===== Extrait du document =====
Marché «Bignona» menacé d’expulsion : La mairie de Grand- Yoff en guerre contre la Dgscos

Face à une menace imminente de déguerpissement brandie par la Dscos, les commerçants et éleveurs de porcs du marché Bignona de Grand-Yoff sont montés au créneau. Soutenus par les autorités municipales, des leaders religieux et des figures politiques, ils dénoncent une spoliation injustifiée d’un site historique et vital pour l’économie locale.

Par Justin GOMIS – L’ambiance était électrique hier à Grand-Yoff. Arborant fièrement des brassards rouges en signe de protestation, les marchands et éleveurs de porcs du marché «Bignona» ont organisé un sit-in pour dire «non» à leur éviction. Ce rassemblement a vu la participation de la mairie de Grand-Yoff, du Collectif de suivi foncier, d’imams, de prêtres de l’Eglise Saint-Paul, ainsi que de l’ancien maire de Dakar, Khalifa Sall. Le cœur du litige repose sur l’ancienneté de l’occupation.
Selon Nicole Correa, présidente des marchands et éleveurs de porcs, ce marché spécialisé dans la filière porcine est une institution. «Aujourd’hui, notre marché est menacé de déguerpissement par la Dscos sans que la collectivité locale n’en soit informée. Pourtant, cette activité existe depuis les années 1960», déplore-t-elle. Initialement installé sur le site actuel de l’Hôpital Général Idrissa Pouye (ex-Hoggy), le marché avait été délocalisé sur son site actuel en 1989, à une époque où le secteur n’était encore que broussailles.
=====
Rédigez la suite de l'article sur le marché Bignona de Grand-Yoff, en reprenant juste après sa dernière phrase.
===== Informations =====
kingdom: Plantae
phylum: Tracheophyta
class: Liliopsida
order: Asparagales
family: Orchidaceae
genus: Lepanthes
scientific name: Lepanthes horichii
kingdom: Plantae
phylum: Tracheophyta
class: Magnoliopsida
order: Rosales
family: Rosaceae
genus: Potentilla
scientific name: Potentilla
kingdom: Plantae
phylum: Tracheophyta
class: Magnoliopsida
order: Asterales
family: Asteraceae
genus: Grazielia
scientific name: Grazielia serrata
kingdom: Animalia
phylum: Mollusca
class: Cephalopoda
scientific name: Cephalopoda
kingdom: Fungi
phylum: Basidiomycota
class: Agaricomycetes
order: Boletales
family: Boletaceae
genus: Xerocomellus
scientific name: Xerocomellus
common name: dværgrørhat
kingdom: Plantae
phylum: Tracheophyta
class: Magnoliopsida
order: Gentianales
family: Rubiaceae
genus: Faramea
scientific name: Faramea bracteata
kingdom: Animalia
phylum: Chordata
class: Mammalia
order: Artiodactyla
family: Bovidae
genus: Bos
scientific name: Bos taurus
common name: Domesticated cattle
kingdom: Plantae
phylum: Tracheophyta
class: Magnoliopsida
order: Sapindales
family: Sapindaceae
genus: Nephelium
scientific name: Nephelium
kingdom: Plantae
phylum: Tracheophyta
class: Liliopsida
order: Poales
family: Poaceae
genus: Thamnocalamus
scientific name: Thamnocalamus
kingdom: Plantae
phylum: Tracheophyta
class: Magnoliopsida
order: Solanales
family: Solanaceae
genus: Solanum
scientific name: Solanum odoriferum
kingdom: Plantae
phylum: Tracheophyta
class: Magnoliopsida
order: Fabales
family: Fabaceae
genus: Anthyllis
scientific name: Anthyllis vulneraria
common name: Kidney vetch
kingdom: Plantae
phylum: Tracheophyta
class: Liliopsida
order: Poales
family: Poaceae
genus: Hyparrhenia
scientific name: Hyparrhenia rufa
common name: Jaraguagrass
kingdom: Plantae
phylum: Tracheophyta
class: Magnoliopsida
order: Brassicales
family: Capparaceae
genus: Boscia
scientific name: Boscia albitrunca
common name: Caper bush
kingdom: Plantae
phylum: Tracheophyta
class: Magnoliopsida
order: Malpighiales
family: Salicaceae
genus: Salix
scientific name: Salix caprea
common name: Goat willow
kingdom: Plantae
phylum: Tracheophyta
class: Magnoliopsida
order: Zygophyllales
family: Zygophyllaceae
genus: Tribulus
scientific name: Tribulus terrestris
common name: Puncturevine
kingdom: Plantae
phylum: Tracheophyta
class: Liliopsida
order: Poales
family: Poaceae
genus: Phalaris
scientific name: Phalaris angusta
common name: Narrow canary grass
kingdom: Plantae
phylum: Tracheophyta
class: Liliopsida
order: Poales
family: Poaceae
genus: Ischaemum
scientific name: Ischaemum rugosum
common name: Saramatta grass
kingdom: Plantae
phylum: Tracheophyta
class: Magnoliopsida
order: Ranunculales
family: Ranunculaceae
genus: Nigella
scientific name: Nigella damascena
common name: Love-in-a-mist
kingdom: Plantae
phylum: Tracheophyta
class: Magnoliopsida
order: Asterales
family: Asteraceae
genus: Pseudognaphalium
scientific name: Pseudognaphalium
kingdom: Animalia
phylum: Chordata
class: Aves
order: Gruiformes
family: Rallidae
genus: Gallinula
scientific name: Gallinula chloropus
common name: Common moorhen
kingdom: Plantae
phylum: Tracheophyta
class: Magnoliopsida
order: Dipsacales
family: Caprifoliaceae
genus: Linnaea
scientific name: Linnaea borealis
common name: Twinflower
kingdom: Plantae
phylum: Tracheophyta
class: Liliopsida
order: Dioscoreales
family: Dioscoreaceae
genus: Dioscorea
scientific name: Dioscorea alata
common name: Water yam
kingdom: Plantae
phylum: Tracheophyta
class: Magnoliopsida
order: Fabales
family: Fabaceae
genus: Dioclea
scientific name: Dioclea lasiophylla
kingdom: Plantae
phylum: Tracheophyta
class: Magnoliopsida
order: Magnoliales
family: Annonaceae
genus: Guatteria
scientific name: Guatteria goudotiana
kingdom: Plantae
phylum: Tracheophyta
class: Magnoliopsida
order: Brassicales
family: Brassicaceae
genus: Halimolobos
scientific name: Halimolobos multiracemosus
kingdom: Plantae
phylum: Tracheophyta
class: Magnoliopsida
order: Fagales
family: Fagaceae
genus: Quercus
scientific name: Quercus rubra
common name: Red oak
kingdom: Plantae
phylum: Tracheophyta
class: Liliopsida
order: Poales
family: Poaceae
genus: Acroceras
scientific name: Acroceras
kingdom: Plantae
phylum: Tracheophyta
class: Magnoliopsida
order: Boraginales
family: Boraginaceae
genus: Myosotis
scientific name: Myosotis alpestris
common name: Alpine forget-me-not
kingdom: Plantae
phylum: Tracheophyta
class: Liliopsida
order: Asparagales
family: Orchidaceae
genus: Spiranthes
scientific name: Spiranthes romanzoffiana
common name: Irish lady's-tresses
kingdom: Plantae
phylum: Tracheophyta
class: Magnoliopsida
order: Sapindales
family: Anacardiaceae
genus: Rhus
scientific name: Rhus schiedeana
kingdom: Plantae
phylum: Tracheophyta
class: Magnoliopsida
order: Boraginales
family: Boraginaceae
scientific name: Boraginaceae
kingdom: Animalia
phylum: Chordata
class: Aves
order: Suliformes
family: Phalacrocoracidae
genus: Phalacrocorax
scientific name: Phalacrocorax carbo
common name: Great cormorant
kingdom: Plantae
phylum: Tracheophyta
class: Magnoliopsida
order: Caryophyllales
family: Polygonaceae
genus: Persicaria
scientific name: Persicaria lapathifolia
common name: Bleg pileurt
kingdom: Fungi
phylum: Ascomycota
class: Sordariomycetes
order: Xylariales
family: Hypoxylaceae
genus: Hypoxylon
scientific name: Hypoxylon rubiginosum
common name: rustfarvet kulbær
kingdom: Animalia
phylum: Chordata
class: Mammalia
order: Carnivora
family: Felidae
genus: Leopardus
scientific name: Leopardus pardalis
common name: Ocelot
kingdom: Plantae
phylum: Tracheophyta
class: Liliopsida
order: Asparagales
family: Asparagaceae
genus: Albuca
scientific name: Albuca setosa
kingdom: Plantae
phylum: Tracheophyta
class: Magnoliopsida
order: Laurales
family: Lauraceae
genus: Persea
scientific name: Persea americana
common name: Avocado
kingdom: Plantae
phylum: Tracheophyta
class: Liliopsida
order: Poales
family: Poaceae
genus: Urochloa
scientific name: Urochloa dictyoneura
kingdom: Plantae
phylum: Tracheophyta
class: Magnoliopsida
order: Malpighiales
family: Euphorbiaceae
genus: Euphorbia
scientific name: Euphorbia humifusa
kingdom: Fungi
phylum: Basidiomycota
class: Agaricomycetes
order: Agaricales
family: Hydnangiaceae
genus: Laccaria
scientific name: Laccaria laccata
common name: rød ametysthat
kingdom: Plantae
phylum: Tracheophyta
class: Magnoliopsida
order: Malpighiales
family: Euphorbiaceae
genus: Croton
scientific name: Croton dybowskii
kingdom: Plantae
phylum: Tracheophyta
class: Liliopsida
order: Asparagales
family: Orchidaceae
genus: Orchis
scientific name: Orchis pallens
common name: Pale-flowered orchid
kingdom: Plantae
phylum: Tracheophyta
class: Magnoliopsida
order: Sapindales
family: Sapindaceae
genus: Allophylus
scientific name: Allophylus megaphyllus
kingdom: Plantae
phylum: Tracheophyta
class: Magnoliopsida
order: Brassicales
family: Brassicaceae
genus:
=====
Espace de réponse —
Un ancrage historique depuis 1960

Plus qu’un simple lieu de vente, «Bignona» est devenu une véritable entreprise à ciel ouvert. La présidente a rappelé l’impact social majeur du site : «Le marché emploie plus de 600 personnes. Il fait vivre divers corps de métiers : des tripiers aux bûcherons, en passant par les vendeurs sur pied et les transformatrices de viande braisée ou de saucisses. On y trouve même de nombreux diplômés qui se sont réorientés vers le commerce de la viande de porc pour échapper au chômage.»

Venu prêter main-forte aux manifestants, Khalifa Sall a fustigé ce qu’il considère comme une tentative de spoliation répétée. «C’est le cinquième site qu’ils tentent de récupérer. Ce marché est un marqueur identitaire pour Grand-Yoff. Nous ne laisserons personne s’en emparer», a-t-il martelé sous les acclamations.
L’actuel maire, Madiop Diop, a quant à lui soulevé des irrégularités juridiques majeures. Selon lui, la sommation servie par la Dscos est illégale. «Ce marché ne se trouve même pas sur le site visé par la plainte», a-t-il précisé, tout en pointant du doigt les prétentions de l’Eglise protestante qu’il juge infondées puisque cette dernière n’a jamais occupé les lieux.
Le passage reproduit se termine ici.